For MTH passenger figures (meant for O scale but actually S scale), I use acrylic latex paint that my wife got at a craft store. May need more than one coat, but it dries relatively quickly.

I have had problems using oil base paints (Floquil) for the MTH figures. The paint sometimes reacts with the plastic and NEVER dries. You end up with a sticky surface.


----------



## gunrunnerjohn (Nov 10, 2010)

Funny thing Bob, the Lionel 21" passenger car sets they sell have the same issue, probably for the same reason!


----------



## traction fan (Oct 5, 2014)

Lehigh74 said;
I have had problems using oil base paints (Floquil) for the MTH figures. The paint sometimes reacts with the plastic and NEVER dries. You end up with a sticky surface.
[/QUOTE]


Lehigh74;
Unless you were using different kind of Floquil paints,. they weren't "oil based." Standard Floquil Paints were Lacquer based. The lacquer would have attacked bare plastic. On figures it would have, well, disfigured them. Floquil also made a line of paints called "Polly S." Those were water based.
Traction Fan


----------



## traction fan (Oct 5, 2014)

Madman said:


> I recently acquired some Modeltown figures from the UK. They are unpainted. I would like advise as to which paints to buy.
> 
> These are the figures shown painted;
> 
> View attachment 547052


Madman;

I use Tamiya alcohol based acrylic model paint for figures, and most railroad painting in general. It goes on smoothly, covers well, dries quickly, and come in a wide variety of colors, including the flat colors you'll need for figures. The N-scale passengers waiting in the station were all painted with Tamiya paint. By hand, by me. Tedious, sometimes frustrating, but rewarding.

Traction Fan


----------



## gunrunnerjohn (Nov 10, 2010)

N-scale figures? Tedious doesn't begin to cover it!


----------



## Madman (Aug 22, 2020)

gunrunnerjohn said:


> N-scale figures? Tedious doesn't begin to cover it!

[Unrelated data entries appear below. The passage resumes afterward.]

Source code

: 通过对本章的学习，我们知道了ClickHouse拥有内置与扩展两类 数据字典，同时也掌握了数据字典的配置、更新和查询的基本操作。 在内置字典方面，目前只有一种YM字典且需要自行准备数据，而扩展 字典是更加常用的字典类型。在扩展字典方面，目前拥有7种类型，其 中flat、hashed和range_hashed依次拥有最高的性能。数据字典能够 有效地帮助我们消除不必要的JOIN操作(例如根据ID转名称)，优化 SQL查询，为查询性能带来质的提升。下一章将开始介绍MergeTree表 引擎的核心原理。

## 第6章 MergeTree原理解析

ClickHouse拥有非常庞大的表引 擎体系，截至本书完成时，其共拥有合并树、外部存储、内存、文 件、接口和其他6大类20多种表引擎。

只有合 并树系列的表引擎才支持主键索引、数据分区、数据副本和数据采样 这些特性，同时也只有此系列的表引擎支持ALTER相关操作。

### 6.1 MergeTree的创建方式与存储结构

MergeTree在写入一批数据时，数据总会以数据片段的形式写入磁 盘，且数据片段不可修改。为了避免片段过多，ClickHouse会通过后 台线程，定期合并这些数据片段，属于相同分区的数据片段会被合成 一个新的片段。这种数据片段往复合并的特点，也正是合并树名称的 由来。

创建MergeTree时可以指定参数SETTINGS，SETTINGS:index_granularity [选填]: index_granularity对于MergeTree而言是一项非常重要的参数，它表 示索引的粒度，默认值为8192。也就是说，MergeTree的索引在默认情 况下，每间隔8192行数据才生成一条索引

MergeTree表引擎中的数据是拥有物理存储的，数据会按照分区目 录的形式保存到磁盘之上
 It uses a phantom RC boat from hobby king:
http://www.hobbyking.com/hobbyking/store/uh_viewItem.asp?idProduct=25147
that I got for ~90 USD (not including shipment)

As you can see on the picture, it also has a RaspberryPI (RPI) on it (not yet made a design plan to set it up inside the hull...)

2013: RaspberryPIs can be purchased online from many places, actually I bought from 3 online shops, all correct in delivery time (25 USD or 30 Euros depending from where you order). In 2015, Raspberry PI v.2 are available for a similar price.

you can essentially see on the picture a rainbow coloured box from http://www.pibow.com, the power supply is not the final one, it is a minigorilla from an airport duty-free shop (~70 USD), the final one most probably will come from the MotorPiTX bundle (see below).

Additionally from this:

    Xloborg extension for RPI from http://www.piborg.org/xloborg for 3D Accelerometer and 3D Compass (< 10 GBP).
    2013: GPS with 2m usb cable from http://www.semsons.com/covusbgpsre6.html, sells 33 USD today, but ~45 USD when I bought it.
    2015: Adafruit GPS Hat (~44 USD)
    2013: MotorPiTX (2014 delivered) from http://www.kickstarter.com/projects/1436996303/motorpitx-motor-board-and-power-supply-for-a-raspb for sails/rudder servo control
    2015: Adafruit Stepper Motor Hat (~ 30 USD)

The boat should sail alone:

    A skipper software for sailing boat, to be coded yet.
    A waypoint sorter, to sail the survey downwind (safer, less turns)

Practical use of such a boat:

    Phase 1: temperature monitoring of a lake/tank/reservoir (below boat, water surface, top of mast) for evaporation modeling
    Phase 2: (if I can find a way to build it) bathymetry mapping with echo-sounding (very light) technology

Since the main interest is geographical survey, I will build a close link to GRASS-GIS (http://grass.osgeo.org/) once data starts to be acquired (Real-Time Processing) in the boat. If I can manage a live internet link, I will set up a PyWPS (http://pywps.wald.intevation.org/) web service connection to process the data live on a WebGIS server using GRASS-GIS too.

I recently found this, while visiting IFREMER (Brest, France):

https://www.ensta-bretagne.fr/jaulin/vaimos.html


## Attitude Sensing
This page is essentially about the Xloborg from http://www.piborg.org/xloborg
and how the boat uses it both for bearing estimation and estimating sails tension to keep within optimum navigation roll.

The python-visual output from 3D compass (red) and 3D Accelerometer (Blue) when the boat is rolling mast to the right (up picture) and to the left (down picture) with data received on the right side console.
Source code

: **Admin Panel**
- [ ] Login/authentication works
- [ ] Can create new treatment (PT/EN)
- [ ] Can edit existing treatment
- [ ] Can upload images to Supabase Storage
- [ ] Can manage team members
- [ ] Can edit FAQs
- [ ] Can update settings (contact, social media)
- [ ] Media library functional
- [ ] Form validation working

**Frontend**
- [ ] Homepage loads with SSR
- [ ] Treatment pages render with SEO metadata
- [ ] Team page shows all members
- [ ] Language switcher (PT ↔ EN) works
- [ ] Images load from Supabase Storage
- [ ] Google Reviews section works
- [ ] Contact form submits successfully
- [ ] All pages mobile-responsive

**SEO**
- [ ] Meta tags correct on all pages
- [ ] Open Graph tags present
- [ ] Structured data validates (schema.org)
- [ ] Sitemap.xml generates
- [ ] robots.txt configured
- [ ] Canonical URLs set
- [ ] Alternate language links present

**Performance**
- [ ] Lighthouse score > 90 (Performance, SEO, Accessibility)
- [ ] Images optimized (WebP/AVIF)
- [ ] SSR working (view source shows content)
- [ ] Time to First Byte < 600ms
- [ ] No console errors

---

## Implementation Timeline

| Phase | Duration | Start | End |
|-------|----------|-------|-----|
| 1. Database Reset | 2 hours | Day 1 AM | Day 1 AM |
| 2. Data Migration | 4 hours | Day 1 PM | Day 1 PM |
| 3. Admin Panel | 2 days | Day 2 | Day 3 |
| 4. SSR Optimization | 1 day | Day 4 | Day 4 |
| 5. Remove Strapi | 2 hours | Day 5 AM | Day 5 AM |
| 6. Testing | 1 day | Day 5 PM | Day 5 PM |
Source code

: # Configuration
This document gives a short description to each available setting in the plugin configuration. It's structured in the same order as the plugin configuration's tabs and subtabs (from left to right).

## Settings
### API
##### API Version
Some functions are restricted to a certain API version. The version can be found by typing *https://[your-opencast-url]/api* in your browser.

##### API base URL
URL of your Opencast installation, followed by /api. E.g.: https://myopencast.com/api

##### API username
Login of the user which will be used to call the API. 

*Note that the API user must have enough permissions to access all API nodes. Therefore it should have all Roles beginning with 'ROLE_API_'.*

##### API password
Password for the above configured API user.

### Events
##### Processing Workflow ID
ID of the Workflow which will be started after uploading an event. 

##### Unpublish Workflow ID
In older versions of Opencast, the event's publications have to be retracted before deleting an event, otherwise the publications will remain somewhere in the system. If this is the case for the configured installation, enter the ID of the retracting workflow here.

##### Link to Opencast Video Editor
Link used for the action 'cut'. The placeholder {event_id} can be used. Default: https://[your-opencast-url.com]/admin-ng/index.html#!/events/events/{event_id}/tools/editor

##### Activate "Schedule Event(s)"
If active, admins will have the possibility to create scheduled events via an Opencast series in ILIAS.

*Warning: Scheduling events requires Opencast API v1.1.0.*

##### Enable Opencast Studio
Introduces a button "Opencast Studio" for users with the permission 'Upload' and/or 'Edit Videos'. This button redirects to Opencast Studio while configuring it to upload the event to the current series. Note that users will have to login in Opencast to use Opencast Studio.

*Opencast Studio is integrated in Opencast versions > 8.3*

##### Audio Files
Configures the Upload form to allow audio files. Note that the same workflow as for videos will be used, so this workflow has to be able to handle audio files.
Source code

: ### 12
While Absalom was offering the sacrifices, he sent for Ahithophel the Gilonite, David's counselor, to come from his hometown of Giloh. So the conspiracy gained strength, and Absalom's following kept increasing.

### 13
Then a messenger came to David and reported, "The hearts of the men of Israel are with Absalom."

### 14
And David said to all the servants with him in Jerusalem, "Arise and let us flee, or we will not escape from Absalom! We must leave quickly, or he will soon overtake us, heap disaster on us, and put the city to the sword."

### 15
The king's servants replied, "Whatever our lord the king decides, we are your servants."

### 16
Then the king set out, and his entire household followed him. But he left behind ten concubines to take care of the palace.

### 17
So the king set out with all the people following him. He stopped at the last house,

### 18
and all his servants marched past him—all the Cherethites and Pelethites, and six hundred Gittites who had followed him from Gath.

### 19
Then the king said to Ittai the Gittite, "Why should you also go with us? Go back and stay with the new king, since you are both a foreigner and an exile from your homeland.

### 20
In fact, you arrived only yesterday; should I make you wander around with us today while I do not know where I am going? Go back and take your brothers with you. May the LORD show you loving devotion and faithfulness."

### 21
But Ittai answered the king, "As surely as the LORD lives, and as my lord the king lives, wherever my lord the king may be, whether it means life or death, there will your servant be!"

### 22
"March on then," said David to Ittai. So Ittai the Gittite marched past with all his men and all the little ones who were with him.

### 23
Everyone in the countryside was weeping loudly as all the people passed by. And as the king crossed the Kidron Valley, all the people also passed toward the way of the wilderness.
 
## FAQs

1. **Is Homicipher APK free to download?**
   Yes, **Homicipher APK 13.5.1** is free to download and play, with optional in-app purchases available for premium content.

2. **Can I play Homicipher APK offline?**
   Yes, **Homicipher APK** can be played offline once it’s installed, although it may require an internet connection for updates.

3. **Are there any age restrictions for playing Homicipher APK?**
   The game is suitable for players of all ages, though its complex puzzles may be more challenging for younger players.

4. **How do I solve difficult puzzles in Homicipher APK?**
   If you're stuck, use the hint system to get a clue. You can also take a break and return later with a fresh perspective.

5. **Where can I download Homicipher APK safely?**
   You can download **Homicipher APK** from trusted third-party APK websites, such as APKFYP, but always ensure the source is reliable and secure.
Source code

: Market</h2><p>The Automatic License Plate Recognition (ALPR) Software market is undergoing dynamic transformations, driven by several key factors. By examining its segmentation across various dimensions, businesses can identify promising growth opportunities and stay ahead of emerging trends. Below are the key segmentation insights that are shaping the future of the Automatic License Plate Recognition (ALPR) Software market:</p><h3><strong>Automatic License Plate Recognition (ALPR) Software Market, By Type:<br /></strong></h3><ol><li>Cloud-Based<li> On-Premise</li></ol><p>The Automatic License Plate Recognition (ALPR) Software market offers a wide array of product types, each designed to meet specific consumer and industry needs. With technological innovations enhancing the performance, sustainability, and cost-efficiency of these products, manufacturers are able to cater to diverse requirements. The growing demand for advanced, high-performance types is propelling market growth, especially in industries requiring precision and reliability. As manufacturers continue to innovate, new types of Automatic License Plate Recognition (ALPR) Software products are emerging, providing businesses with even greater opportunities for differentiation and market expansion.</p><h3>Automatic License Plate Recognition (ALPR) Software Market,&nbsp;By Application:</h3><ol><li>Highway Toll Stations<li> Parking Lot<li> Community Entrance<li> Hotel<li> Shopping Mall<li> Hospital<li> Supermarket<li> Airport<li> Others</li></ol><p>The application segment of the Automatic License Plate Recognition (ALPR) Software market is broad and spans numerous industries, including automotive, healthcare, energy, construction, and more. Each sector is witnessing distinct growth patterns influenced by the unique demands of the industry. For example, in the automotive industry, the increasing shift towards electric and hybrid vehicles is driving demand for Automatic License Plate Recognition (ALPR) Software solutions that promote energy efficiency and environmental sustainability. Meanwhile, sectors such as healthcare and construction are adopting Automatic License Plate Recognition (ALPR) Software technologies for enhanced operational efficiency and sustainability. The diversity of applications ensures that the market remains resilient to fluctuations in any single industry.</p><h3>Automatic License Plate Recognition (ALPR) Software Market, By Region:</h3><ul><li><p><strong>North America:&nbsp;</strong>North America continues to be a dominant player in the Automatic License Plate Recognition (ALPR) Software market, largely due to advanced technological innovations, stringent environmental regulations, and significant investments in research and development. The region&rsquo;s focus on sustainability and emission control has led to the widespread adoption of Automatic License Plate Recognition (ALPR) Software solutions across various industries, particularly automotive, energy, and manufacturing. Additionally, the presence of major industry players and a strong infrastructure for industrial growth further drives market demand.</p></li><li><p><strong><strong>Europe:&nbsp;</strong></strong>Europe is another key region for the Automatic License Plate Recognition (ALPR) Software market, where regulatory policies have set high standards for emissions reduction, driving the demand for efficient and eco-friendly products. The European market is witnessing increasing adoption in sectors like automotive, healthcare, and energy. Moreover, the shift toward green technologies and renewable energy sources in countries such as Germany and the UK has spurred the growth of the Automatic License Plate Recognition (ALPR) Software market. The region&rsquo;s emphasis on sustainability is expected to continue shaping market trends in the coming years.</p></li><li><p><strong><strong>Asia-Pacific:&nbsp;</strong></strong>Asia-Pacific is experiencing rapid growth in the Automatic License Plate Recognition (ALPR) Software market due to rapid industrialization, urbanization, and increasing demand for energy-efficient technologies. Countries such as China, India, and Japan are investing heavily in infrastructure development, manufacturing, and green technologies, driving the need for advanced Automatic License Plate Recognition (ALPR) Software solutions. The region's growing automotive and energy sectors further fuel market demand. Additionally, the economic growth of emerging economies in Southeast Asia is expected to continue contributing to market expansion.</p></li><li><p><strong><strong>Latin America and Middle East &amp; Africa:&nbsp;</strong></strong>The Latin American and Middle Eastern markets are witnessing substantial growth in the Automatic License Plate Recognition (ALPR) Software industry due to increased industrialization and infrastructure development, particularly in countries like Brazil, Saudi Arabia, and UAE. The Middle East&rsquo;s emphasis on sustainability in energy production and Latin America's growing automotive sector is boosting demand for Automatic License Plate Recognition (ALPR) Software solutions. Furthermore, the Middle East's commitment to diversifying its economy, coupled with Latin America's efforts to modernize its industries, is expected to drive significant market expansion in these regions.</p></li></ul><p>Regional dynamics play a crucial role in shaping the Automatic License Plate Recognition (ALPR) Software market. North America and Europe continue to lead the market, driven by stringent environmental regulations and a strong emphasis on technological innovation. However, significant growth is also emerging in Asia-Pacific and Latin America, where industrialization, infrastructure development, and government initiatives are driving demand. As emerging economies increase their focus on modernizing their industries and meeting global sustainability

Especially with old eyes..........There was a time when I could do such work with the naked eye.....


----------



## traction fan (Oct 5, 2014)

Madman said:


> Especially with old eyes..........There was a time when I could do such work with the naked eye.....


 My eyes are 72 years old, but I own an optivisor.  

Traction Fan


----------



## Madman (Aug 22, 2020)

traction fan said:


> My eyes are 72 years old, but I own an optivisor.
> 
> Traction Fan


Yes, as do I. Amazing what shows up through those lenses.....


----------